Er hat die Erfahrung gemacht, dass die Schießkünste der jungen Leute heute deutlich besser sind als früher. Es sei schon vorgekommen, dass jemand 50 Schuss gekauft hat und jedes Mal die vorbeifahrenden Blechhasen traf.

So viel Geld für 50 Schuss (30 kosten 20 Euro), um dann mit einem Plüschteddy nach Hause zu gehen, investieren nur wenige. Die meisten jungen Burschen, weiß Baumgärtner, schießen ihrer Liebsten eine Blume und handeln sich dafür einen Kuss ein. Und dann gibt's auch Männer, die mit einer Kunstrose ihre daheim gebliebene Frau besänftigen wollen, weil's im Bierzelt später geworden ist. Diese Kundschaft mit schlechtem Gewissen (siehe oben) fehlt jetzt: Es gibt kein Bierzelt, und abends um acht ist auf dem Volksfestplatz Feierabend.

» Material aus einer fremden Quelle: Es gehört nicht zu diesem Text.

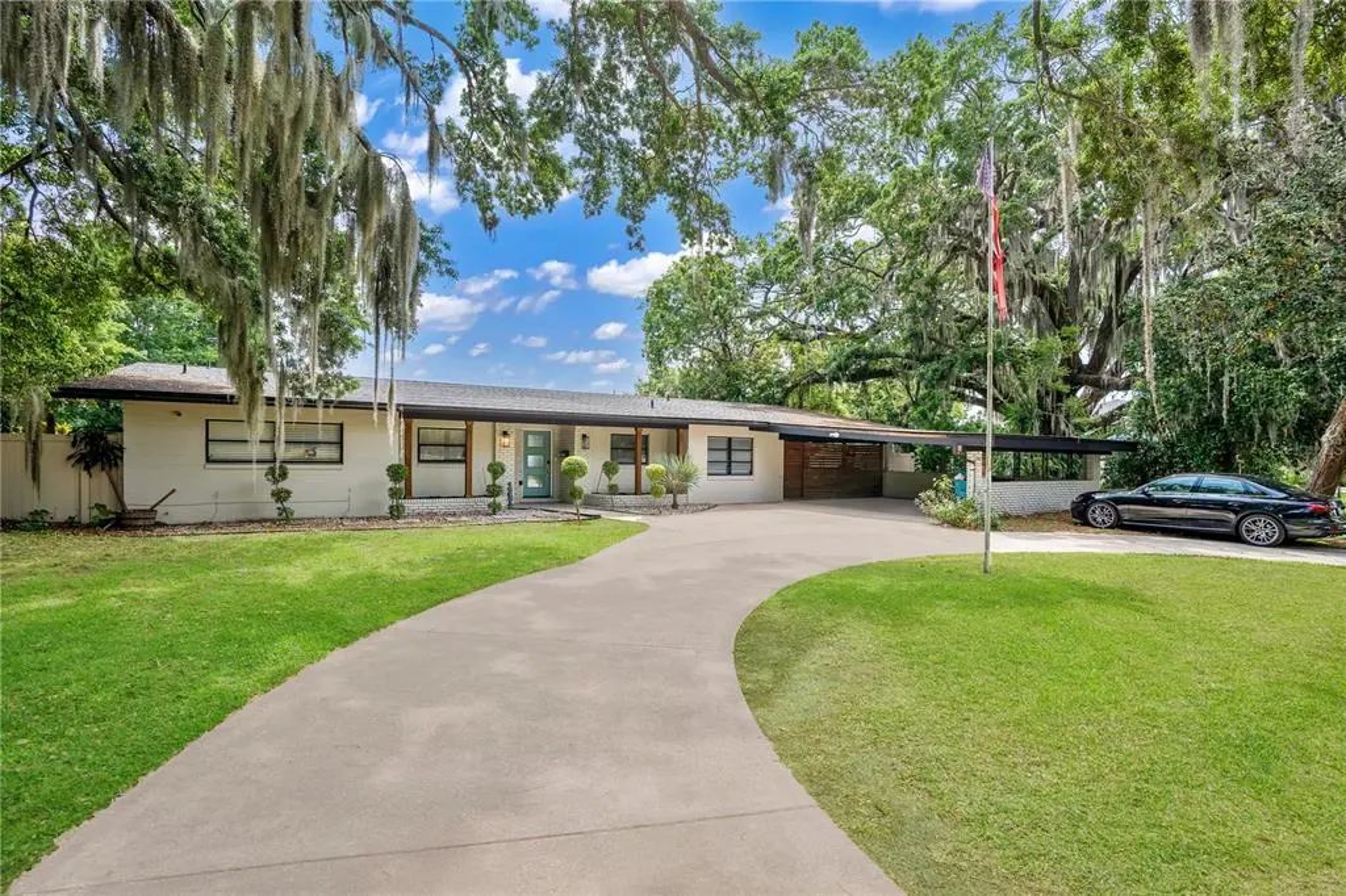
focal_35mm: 16
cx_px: 673
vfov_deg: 73.7
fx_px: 598
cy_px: 448
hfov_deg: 96.8
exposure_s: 1/320
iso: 100
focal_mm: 16
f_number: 5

Fühlt er sich nicht manchmal ein wenig einsam, wochenlang weg von daheim? "Wieso?", fragt der 68-Jährige. "Meine Frau ist doch hier." Neben seiner "Jagdhütte" steht "Baumgärtners Mandelbrennerei", die seine Frau betreut. Das Paar hat einen Sohn. Dem hat der Vater nicht gesagt, "Bua, ich brauch dich". "Mir war's wichtig, dass er einen ordentlichen Beruf erlernt. Er ist Hufschmied geworden." Und trotzdem ist er in die Fußstapfen der Eltern getreten: Er ist mit einer mobilen Werkstatt in Bayern unterwegs. Ob er mal den Schießwagen übernimmt, ist fraglich. "Aber sein Sohn", sagt Baumgärtner, "mein Enkel, der ist zwar erst vier Jahre alt, aber der hat Lust drauf. So wie der strahlt, wenn er mich hier mal besucht."